ジャンボジェット機開発の歴史とその意外な過去とは?

ジャンボ機は、1970年にパン・アメリカン航空のニユーョーク~ロンドン間に初めて就航して以来35年、大型機のベストセラーとして世界の多くの航空会社に納入され、現在もファミリー機が数多く空を飛んでいます。

ですから、ジャンボ機が旅客機として開発されたものと思っている人がいても決して不思議ではありません。しかし、ジャンボ機は、もともと軍用輸送機として開発中だったものを、発想を転換する形で旅客機用に転用したモデルなのです。

1964年にアメリカ軍は、3大航空機メー力ー、ロツキード、ダグラス、ボーイングの3社に、兵士の大量輸送機の設計案を提出するよう求めました。海外基地の縮小を考えていた国防省は、何かあれば数個師団の兵力を即時に移動できる計画を進めていました。それには1機で700人の完全武装の兵士を運べる輸送機が必要だったのです。

当時、ボーイング社は新型輸送機の開発に失敗して、次に開発すべき長距離輸送機の計画がなかったことから、この計画(CX-HLS)に全社をあげて取り組みました。大型爆撃機Bー52を開発した同社は技術に自信を持ってはいましたが、受注に失敗。

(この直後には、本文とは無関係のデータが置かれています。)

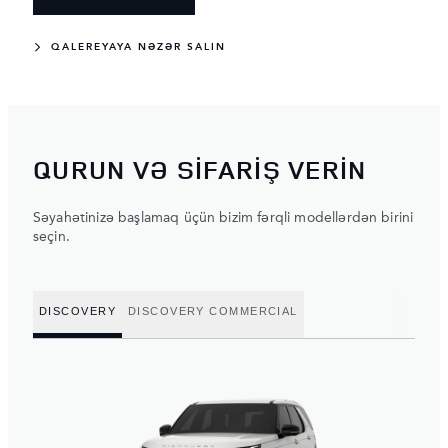
QALEREYAYA NƏZƏR SALIN
QURUN VƏ SİFARİŞ VERİN
Səyahətinizə başlamaq üçün bizim fərqli modellərdən birini
seçin.
DISCOVERY
DISCOVERY COMMERCIAL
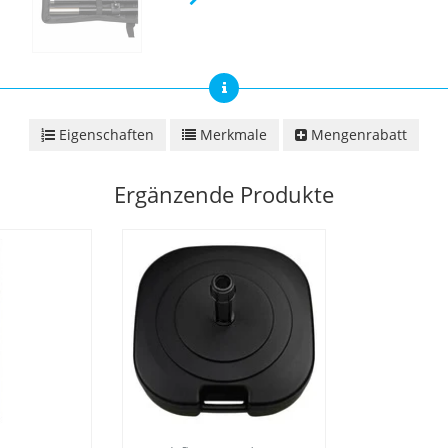
Eigenschaften
Merkmale
Mengenrabatt
Ergänzende Produkte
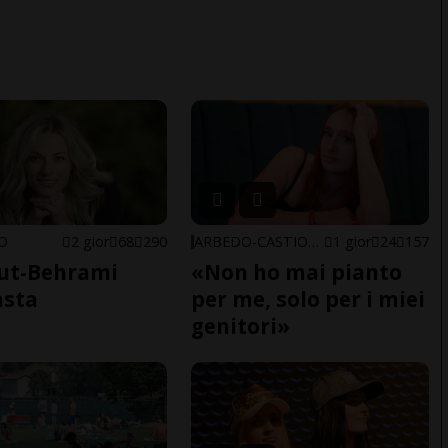
NO
2 gior
68
290
ARBEDO-CASTIONE
1 gior
24
157
ut-Behrami
«Non ho mai pianto
asta
per me, solo per i miei
genitori»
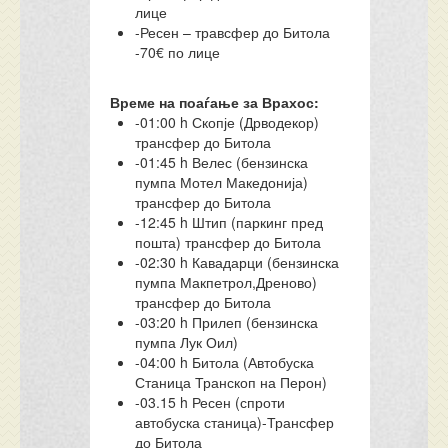
лице
-Ресен – травсфер до Битола
-70€ по лице
Време на поаѓање за Врахос:
-01:00 h Скопје (Дрводекор)
трансфер до Битола
-01:45 h Велес (бензинска
пумпа Мотел Македонија)
трансфер до Битола
-12:45 h Штип (паркинг пред
пошта) трансфер до Битола
-02:30 h Кавадарци (бензинска
пумпа Макпетрол,Дреново)
трансфер до Битола
-03:20 h Прилеп (бензинска
пумпа Лук Оил)
-04:00 h Битола (Автобуска
Станица Транскоп на Перон)
-03.15 h Ресен (спроти
автобуска станица)-Трансфер
до Битола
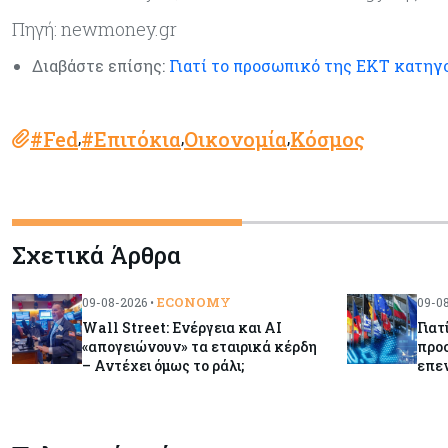
Πηγή: newmoney.gr
Διαβάστε επίσης:
Γιατί το προσωπικό της ΕΚΤ κατηγ
#Fed
#Επιτόκια
Οικονομία
Κόσμος
,
,
,
Σχετικά Άρθρα
ECONOMY
09-08-2026 •
09-08
Wall Street: Ενέργεια και AI
Γιατ
«απογειώνουν» τα εταιρικά κέρδη
προ
– Αντέχει όμως το ράλι;
επε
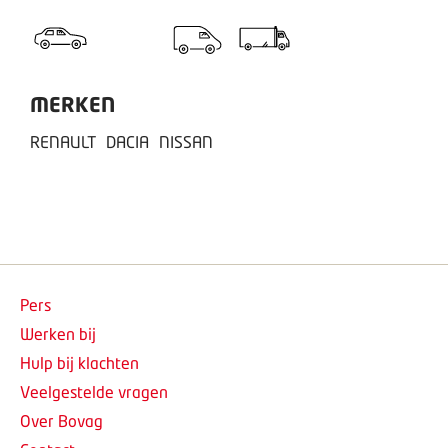
MERKEN
RENAULT
DACIA
NISSAN
Pers
Werken bij
Hulp bij klachten
Veelgestelde vragen
Over Bovag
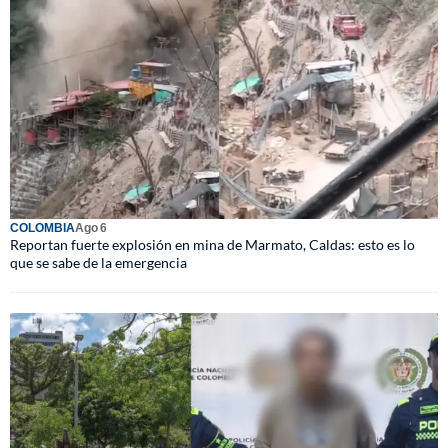
COLOMBIA
Ago 6
Reportan fuerte explosión en mina de Marmato, Caldas: esto es lo
que se sabe de la emergencia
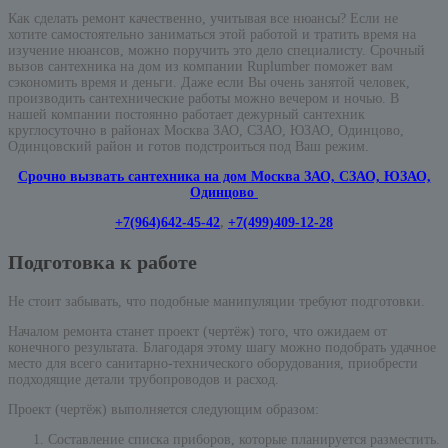
Как сделать ремонт качественно, учитывая все нюансы? Если не
хотите самостоятельно заниматься этой работой и тратить время на
изучение нюансов, можно поручить это дело специалисту. Срочный
вызов сантехника на дом из компании Ruplumber поможет вам
сэкономить время и деньги. Даже если Вы очень занятой человек,
производить сантехнические работы можно вечером и ночью. В
нашей компании постоянно работает дежурный сантехник
круглосуточно в районах Москва ЗАО, СЗАО, ЮЗАО, Одинцово,
Одинцовский район и готов подстроиться под Ваш режим.
Срочно вызвать сантехника на дом Москва ЗАО, СЗАО, ЮЗАО,
Одинцово
+7(964)642-45-42
,
+7(499)409-12-28
Подготовка к работе
Не стоит забывать, что подобные манипуляции требуют подготовки.
Началом ремонта станет проект (чертёж) того, что ожидаем от
конечного результата. Благодаря этому шагу можно подобрать удачное
место для всего санитарно-технического оборудования, приобрести
подходящие детали трубопроводов и расход.
Проект (чертёж) выполняется следующим образом:
Составление списка приборов, которые планируется разместить.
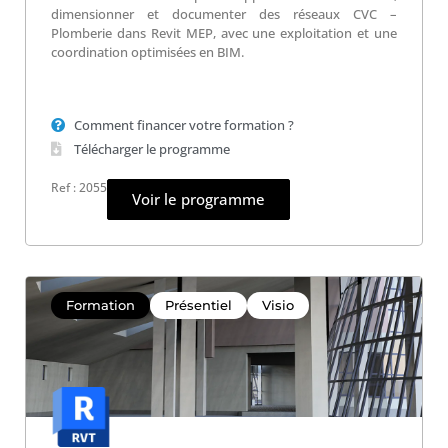
dimensionner et documenter des réseaux CVC –
Plomberie dans Revit MEP, avec une exploitation et une
coordination optimisées en BIM.
Comment financer votre formation ?
Télécharger le programme
Ref : 2055
Voir le programme
Formation
Présentiel
Visio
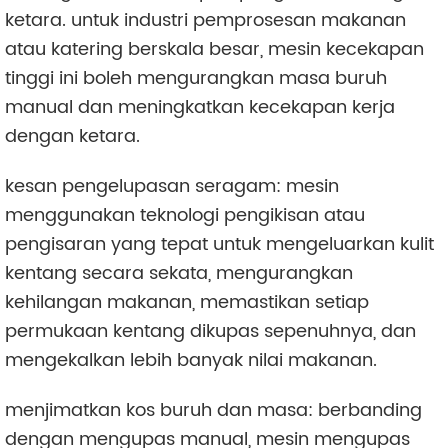
ketara. untuk industri pemprosesan makanan
atau katering berskala besar, mesin kecekapan
tinggi ini boleh mengurangkan masa buruh
manual dan meningkatkan kecekapan kerja
dengan ketara.
kesan pengelupasan seragam: mesin
menggunakan teknologi pengikisan atau
pengisaran yang tepat untuk mengeluarkan kulit
kentang secara sekata, mengurangkan
kehilangan makanan, memastikan setiap
permukaan kentang dikupas sepenuhnya, dan
mengekalkan lebih banyak nilai makanan.
menjimatkan kos buruh dan masa: berbanding
dengan mengupas manual, mesin mengupas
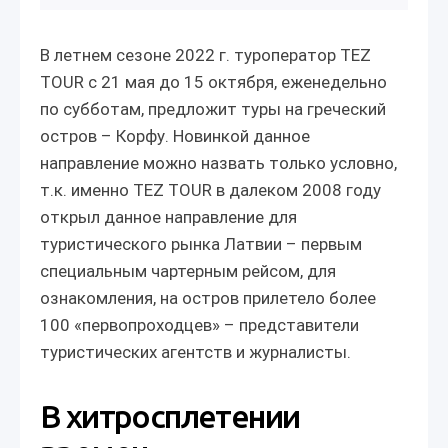
В летнем сезоне 2022 г. туроператор TEZ
TOUR с 21 мая до 15 октября, еженедельно
по субботам, предложит туры на греческий
остров – Корфу. Новинкой данное
направление можно назвать только условно,
т.к. именно TEZ TOUR в далеком 2008 году
открыл данное направление для
туристического рынка Латвии – первым
специальным чартерным рейсом, для
ознакомления, на остров прилетело более
100 «первопроходцев» – представители
туристических агентств и журналисты.
В хитросплетении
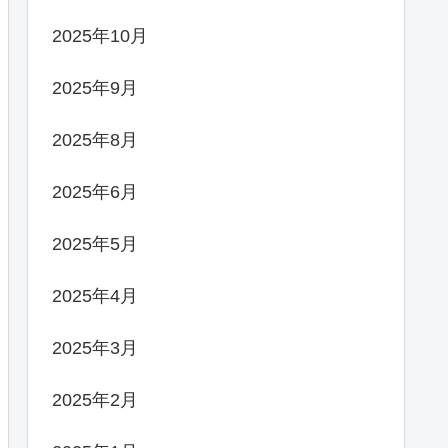
2025年10月
2025年9月
2025年8月
2025年6月
2025年5月
2025年4月
2025年3月
2025年2月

2億5000万ドルも安い価格を提示したロッキード社が受注に成功し、81機を生産したのです。

ロッキード社との受注競争に負けた直後、ボーイング社は民間航空会社の最大手パン・アメリカン航空から、それまでの旅客機の2倍以上の乗客を運べる大型機の開発を求められ、「国際路線のパイオニア」を自負し、強気のパン・アメリカン航空は、将来の乗客増を予測して350~450人の乗客を一度に乗せられる大型機の開発を構想していたのです。

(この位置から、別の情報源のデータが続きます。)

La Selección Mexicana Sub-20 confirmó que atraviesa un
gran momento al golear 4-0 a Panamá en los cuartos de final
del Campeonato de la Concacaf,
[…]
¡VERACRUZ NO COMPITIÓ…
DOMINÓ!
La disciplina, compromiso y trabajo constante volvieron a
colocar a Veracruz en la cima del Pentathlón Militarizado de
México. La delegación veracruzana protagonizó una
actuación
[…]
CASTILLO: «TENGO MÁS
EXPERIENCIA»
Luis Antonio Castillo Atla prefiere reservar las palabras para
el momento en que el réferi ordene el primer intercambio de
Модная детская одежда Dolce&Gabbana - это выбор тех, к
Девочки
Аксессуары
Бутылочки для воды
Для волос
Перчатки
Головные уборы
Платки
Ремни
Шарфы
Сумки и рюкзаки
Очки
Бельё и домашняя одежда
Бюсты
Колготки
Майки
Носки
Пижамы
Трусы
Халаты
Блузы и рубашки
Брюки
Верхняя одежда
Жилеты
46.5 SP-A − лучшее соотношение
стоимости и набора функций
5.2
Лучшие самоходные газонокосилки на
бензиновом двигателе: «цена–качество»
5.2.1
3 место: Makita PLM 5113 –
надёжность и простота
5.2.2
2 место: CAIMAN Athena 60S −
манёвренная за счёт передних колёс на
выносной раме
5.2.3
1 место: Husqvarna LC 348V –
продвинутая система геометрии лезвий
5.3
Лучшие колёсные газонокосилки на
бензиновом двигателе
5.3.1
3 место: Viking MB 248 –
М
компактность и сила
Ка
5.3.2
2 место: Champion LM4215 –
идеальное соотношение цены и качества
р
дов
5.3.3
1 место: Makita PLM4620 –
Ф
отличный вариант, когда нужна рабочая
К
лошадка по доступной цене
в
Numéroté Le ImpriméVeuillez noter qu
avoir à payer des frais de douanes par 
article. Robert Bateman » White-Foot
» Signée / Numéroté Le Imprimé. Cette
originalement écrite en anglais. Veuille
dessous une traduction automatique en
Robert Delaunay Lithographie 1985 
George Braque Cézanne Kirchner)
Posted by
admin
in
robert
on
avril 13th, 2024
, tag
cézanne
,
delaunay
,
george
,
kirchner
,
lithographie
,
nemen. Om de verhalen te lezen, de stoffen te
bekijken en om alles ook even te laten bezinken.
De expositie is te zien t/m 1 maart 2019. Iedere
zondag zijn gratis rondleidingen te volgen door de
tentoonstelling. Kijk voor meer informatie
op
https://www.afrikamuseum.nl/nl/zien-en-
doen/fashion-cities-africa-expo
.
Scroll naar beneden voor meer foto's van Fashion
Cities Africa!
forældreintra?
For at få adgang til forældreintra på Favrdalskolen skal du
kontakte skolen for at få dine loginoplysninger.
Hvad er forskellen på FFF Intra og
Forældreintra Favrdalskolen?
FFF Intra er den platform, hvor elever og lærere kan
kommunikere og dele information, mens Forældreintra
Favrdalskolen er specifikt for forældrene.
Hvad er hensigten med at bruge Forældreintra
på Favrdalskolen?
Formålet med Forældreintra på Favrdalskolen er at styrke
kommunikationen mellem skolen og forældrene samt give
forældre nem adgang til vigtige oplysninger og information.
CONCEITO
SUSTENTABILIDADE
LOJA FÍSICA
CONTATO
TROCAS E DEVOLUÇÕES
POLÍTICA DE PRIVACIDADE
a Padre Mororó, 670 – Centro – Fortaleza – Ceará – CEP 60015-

当時、国際航空路線で活躍していた旅客機は、50年代に開発された乗客数150~200人のボーイング707やダグラスDCー8で、大型機の開発は「奇想天外な構想」でした。これに対して、ボーイング社は、受注に失敗した軍用機開発基本計画を旅客機に転用するという大胆な手法に打って出たのです。

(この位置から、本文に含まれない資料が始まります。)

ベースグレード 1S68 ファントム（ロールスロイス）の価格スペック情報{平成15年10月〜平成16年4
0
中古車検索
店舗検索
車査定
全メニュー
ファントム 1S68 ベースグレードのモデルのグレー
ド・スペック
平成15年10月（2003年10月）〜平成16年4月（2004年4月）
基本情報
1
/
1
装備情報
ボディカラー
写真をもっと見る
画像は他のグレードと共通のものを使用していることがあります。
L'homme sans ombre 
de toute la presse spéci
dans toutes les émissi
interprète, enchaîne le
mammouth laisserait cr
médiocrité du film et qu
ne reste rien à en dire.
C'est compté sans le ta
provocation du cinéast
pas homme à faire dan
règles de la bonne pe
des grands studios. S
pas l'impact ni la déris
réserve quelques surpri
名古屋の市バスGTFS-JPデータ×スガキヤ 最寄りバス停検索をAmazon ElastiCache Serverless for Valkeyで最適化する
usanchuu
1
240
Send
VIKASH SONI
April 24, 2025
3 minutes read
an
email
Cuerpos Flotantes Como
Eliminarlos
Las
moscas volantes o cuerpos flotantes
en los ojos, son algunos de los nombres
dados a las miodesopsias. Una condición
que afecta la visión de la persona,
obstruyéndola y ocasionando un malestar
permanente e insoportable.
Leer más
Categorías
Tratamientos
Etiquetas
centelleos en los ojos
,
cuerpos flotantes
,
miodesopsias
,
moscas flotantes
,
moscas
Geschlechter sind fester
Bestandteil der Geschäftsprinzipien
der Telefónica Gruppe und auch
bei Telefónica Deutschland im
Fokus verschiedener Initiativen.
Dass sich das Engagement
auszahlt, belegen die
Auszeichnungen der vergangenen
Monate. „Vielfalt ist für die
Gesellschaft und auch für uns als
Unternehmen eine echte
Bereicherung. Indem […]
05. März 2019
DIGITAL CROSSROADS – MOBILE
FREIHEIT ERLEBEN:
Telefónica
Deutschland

そのために投入されていた技術と人員のすべてを投入。受注に失敗したボーイング社に唯一残されていたのが大型旅客機の開発で、すぐに売れる機種ではありませんでしたが、当時はこれしかなかったのも事実。ただ、アメリカのSST開発計画でトップを走っていたので、あわよくば将来、ジャンボとSST両方でトップに、という考えもあったといわれています。

そして4年後の1969年2月9日、史上最大の旅客機ジャンボが初めて空を飛びました。ちなみにSST開発計画はその後挫折し、ジャンボはボーイング社のドル箱になり、両方は得られませんでしたが、このときの大胆な転換は「大成功した」と、いえそうです。